Oracle Scratchpad

July 3, 2014

Philosophy 22

Filed under: Philosophy — Jonathan Lewis @ 9:59 am BST Jul 3,2014

Make sure you agree on the meaning of the jargon.

If you had to vote would you say that the expressions “more selective” and “higher selectivity” are different ways of expressing the same idea, or are they exact opposites of each other ? I think I can safely say that I have seen people waste a ludicrous amount of time arguing past each other and confusing each other because they didn’t clarify their terms (and one, or both, parties actually misunderstood the terms anyway).

Selectivity is a value between 0 and 1 that represents the fraction of data that will be selected – the higher the selectivity the more data you select.

If a test is “more selective” then it is a harsher, more stringent, test and returns less data  (e.g. Oxford University is more selective than Rutland College of Further Education): more selective means lower selectivity.

If there’s any doubt when you’re in the middle of a discussion – drop the jargon and explain the intention.


If I ask:  “When you say ‘more selective’ do you mean ….”

The one answer which is absolutely, definitely, unquestionably the wrong reply is: “No, I mean it’s more selective.”



  1. Hi Jonathan,

    So “higher” here means that it is better in selecting specific data with a very finite count from a large pool of data…
    It translates into being synonymous with having “lower selectivity” because it returns less data and expressed as a ratio having values between 0 and 1 and hence “lower” this value is, the “more selective” the respective thing (plan/clause/predicate) is.

------------------------------

Work instructions
a - Output everything in the post on selectivity from "Make sure you agree" down to "means lower selectivity.".
b - Filter the records, keeping each line that contains the word "relative".
The post on selectivity has no connection to the records that follow it.

[Records from a collection]
------------------------------

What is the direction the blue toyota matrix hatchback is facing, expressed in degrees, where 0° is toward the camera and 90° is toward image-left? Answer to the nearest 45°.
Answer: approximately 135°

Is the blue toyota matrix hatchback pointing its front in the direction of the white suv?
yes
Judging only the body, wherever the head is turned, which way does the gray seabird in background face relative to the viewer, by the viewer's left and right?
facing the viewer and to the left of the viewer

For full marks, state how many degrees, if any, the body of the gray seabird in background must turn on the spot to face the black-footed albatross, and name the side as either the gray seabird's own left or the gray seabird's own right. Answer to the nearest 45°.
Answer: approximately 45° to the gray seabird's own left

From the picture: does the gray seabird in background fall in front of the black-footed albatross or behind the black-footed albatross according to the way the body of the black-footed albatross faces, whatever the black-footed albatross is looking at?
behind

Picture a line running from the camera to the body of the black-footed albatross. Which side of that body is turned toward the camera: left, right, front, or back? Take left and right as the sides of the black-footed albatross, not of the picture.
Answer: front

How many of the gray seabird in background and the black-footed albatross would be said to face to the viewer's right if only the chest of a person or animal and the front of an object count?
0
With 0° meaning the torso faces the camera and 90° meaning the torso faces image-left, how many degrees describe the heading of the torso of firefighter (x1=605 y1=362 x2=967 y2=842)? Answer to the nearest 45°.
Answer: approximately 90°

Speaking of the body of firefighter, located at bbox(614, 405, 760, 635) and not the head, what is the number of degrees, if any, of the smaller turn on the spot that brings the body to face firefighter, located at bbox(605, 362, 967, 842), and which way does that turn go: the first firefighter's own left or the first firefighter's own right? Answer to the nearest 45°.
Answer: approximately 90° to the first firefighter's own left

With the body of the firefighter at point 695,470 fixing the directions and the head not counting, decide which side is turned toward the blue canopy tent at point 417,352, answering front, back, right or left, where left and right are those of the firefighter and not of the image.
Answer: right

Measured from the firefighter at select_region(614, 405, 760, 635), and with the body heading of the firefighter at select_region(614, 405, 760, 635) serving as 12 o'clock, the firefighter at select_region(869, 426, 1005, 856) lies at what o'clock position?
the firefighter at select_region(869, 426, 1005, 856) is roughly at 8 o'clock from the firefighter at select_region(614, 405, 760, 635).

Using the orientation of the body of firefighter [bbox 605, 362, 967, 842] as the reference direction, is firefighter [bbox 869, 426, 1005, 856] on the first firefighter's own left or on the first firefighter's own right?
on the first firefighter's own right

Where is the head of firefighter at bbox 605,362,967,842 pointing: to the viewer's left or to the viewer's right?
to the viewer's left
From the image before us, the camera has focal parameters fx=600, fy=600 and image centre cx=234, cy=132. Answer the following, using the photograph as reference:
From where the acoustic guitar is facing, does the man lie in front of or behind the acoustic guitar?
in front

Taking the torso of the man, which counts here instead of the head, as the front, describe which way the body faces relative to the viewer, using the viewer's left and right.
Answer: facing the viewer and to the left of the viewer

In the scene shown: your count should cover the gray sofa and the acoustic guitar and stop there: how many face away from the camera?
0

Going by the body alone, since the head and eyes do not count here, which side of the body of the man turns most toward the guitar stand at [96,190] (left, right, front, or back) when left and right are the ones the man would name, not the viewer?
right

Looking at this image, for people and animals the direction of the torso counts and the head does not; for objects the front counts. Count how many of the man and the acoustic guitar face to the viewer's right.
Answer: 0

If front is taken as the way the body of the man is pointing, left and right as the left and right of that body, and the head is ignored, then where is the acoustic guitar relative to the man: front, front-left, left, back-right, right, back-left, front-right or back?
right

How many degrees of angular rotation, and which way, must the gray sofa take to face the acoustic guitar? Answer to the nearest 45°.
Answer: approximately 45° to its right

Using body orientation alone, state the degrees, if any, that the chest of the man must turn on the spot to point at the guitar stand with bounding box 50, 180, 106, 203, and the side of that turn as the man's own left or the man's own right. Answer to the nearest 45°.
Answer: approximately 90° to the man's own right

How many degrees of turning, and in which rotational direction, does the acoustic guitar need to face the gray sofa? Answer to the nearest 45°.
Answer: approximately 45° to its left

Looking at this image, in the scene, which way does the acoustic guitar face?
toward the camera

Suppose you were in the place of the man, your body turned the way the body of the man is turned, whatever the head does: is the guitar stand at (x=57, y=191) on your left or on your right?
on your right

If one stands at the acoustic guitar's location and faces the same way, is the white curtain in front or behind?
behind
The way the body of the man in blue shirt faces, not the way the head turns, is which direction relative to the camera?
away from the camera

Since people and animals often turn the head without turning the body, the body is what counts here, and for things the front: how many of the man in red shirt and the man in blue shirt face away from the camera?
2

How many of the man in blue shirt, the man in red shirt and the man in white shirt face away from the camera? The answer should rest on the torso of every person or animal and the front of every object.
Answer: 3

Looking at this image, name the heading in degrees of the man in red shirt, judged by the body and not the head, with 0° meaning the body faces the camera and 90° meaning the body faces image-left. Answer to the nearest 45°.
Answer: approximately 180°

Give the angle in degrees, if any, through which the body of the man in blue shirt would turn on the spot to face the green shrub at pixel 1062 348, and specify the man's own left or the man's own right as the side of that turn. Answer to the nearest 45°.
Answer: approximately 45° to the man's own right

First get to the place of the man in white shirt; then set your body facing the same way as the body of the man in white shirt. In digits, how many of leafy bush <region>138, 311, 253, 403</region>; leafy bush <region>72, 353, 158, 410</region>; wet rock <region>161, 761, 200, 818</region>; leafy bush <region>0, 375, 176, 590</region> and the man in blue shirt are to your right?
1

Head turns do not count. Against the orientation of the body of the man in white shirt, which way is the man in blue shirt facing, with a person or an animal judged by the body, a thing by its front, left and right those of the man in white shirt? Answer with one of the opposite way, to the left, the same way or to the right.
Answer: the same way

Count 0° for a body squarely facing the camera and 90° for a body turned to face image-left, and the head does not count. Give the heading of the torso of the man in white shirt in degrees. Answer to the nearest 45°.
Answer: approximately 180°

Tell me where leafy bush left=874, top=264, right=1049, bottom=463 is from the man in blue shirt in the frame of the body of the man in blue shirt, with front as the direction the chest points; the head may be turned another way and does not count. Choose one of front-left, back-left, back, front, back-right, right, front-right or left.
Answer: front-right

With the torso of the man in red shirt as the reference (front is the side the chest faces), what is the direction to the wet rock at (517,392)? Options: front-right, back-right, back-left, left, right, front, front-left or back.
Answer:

------------------------------

Your responses
a -
Make sure you agree on the meaning of the jargon.

If you had to vote would you say that the expressions “more selective” and “higher selectivity” are different ways of expressing the same idea, or are they exact opposites of each other ? I think I can safely say that I have seen people waste a ludicrous amount of time arguing past each other and confusing each other because they didn’t clarify their terms (and one, or both, parties actually misunderstood the terms anyway).

Selectivity is a value between 0 and 1 that represents the fraction of data that will be selected – the higher the selectivity the more data you select.

If a test is “more selective” then it is a harsher, more stringent, test and returns less data  (e.g. Oxford University is more selective than Rutland College of Further Education): more selective means lower selectivity.

b -
Judging only the body, wherever the head is turned, which way does the gray seabird in background face relative to the viewer, by the viewer's left and right?
Taking the torso of the man, which counts here instead of the head, as the front, describe which way the body faces relative to the viewer, using the viewer's left and right.
If front is taken as the way the body of the man is pointing, left and right as the left and right of that body, and the head is ignored, then where is the acoustic guitar relative to the man: front, front-left, left, back-right, right, back-left, front-right or back?
The way the body of the man in blue shirt faces, not the way the head turns, is which direction relative to the camera?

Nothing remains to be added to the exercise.